Quite interestingly, India and England said they had an idea about the possibility of bad light playing a part in Thursday's match a day before the game. The hunch would have only grown stronger when the start was delayed by about 45 minutes because of a morning haze.
So, the teams clearly had time to chalk out their strategies to deal with the eventuality should it arise. And as it transpired, they had contrasting approaches to deal with the problem. England were lucky to win the toss, for it gave them a chance to drive the advantage in their favour in case the Duckworth-Lewis rule came into play and had a role in deciding the game. The D/L system normally leaves the chasing team with a slight advantage in the sense that the chasing team knows the par score at all times and what position - in terms of wickets and runs - they have to be in, at any given over, to be ahead of the opposition.
In the light of this fact, it's quite baffling to understand the rationale behind England choosing to bat first. "We batted first as the track looked quite flat and it was likely to assist spinner later. With two spinners in the side, we had to bat first," said England skipper Kevin Pietersen.
India, on the other hand, had a completely different strategy. "After observing the weather yesterday, we knew that the match might get disrupted and we prepared accordingly. We would have opted to field even if we had won the toss," said India coach Gary Kirsten.
India's coach also refused to be apologetic about the manner in which victory was achieved. "We played by the rules and won.
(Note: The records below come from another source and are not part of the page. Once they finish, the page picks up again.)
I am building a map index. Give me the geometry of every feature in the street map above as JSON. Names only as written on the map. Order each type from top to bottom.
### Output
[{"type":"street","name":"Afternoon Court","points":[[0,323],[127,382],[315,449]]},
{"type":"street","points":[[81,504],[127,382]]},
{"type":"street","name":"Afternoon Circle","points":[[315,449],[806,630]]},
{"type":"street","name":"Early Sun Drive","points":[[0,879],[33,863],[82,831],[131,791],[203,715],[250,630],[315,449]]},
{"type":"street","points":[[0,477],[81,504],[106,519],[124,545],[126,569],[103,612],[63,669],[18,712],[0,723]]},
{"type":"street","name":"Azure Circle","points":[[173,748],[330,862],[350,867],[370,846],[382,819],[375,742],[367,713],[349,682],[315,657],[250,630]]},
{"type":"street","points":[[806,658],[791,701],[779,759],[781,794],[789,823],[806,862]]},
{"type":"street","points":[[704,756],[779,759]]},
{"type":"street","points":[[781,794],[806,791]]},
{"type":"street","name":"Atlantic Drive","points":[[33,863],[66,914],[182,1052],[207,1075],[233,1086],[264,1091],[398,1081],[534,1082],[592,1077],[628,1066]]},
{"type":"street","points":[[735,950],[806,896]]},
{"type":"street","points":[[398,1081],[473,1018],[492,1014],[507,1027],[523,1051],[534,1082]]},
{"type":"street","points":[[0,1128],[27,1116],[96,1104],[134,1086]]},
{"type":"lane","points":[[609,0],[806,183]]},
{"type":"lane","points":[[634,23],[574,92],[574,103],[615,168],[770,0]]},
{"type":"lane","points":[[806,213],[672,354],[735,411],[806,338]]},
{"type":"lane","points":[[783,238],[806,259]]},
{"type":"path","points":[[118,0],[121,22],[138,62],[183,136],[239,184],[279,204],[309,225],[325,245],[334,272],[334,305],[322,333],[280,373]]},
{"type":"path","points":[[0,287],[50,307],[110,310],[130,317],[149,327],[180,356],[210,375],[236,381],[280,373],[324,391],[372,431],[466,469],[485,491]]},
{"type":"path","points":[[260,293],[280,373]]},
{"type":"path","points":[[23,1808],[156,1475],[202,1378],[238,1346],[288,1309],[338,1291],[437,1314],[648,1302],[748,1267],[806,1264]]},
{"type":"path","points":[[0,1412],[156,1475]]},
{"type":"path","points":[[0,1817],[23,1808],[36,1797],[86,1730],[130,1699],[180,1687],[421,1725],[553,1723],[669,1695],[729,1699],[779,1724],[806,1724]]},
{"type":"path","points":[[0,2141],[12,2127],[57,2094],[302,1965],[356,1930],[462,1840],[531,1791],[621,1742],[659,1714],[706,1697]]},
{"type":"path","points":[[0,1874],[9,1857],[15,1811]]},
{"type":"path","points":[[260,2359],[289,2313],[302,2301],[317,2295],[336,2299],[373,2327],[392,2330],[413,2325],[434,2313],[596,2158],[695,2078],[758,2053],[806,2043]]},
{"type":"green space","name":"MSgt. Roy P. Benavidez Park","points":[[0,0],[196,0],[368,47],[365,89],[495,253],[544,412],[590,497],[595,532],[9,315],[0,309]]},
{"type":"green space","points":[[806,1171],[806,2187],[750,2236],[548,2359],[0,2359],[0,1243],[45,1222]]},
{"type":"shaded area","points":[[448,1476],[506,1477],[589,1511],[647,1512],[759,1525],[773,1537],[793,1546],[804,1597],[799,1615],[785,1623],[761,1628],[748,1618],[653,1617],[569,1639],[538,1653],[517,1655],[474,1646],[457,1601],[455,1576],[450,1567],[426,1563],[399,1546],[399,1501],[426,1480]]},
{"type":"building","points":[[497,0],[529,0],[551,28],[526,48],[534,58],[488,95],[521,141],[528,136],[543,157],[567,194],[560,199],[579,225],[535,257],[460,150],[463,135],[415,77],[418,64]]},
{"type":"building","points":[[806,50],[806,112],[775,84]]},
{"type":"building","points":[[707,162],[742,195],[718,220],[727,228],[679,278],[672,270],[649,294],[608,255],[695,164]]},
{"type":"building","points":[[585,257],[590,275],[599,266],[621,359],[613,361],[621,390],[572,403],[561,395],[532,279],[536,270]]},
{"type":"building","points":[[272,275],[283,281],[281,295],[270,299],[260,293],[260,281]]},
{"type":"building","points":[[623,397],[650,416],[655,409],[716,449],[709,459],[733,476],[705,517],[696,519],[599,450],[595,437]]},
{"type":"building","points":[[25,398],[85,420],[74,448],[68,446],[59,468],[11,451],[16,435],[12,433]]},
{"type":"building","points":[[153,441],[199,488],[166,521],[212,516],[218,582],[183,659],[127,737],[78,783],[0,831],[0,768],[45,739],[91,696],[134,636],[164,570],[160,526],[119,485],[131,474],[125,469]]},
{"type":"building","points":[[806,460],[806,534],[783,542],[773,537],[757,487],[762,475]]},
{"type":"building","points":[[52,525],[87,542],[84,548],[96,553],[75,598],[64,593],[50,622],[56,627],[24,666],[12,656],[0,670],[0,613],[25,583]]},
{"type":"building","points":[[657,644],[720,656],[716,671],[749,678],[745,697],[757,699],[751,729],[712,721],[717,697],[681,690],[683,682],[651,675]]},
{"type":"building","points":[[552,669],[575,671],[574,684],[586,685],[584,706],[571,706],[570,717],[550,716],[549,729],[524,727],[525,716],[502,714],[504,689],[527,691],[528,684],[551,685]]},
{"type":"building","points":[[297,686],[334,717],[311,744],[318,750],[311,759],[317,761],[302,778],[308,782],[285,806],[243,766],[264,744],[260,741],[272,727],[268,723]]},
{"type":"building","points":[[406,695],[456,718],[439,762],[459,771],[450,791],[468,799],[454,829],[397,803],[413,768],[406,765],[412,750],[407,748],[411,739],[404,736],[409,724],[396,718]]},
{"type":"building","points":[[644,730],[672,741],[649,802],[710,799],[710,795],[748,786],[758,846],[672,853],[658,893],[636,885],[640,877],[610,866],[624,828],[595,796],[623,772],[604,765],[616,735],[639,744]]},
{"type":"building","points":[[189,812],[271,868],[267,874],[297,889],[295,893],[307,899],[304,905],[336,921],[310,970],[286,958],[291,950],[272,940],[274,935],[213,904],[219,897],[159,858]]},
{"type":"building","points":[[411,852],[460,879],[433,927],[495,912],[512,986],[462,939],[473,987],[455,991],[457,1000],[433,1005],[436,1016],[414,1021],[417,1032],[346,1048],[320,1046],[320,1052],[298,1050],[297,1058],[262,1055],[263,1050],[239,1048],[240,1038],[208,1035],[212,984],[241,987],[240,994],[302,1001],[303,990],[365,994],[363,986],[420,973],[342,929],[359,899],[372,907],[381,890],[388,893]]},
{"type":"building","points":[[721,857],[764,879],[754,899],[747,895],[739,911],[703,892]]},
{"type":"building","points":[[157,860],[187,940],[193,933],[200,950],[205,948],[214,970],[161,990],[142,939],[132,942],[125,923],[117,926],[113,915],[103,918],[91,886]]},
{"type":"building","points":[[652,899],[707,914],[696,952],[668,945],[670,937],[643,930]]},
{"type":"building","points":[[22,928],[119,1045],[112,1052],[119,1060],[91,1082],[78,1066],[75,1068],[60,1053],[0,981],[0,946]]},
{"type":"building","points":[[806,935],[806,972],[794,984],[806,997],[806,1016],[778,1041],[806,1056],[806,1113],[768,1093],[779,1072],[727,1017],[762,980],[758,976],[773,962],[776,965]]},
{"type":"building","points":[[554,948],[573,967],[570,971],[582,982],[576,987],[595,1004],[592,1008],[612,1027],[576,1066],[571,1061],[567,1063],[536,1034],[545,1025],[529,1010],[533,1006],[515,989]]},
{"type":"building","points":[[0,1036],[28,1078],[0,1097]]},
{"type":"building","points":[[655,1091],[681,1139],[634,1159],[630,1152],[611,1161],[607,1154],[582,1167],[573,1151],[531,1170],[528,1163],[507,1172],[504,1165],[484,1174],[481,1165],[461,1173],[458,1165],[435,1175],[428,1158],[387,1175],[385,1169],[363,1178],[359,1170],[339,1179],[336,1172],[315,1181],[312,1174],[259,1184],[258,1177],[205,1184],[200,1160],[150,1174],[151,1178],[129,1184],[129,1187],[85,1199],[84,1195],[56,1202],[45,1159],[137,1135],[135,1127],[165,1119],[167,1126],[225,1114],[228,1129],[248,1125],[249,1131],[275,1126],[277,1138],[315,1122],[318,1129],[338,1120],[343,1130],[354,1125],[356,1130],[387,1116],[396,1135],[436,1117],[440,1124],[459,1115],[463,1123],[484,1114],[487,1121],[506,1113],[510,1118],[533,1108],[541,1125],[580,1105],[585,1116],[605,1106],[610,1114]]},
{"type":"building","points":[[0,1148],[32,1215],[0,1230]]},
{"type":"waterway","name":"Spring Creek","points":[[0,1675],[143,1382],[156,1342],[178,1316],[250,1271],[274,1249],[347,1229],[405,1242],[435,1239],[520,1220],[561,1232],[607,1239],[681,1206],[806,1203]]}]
I don't think the umpires could have arrived at any other conclusion," said Kirsten.
England, though not too vociferously, did air their disappointment and said that certain things could have been done differently. Pietersen said they tried to argue with the umpires to shorten the break. But then, he himself said, the ICC rules don't allow such a shortening, in the circumstances.
Besides, Peitersen also didn't sound happy with the fact that lights can't be switched on to complete the match. "I think the authorities need to look into it. They will need to go back to the drawing board and will need to change things for the sake of the game," he said.
Continuing, he said Guwahati ODI could meet the same fate. "Guwahati is further east and although we have a half-an-hour early start, I don't think it's going to help much. The authorities do need to take a look in there," he said.
No matter how much one would like to agree with him on the issue, the rules are very clear. If the two teams fail to come to an understanding on the use of the lights, in the playing conditions, before the start of the series, the lights can't simply be switched on as and when needed. And to reach an agreement on lights there need to be lights at every match venue in the first place, for the sake of consistency, and this is not always the case. And so, while it's easy to say "the lights should have been switched on," that's being simplistic both teams know this.
All said and done, one can say that even when it came to dealing with the possibility of bad light, India outwitted England.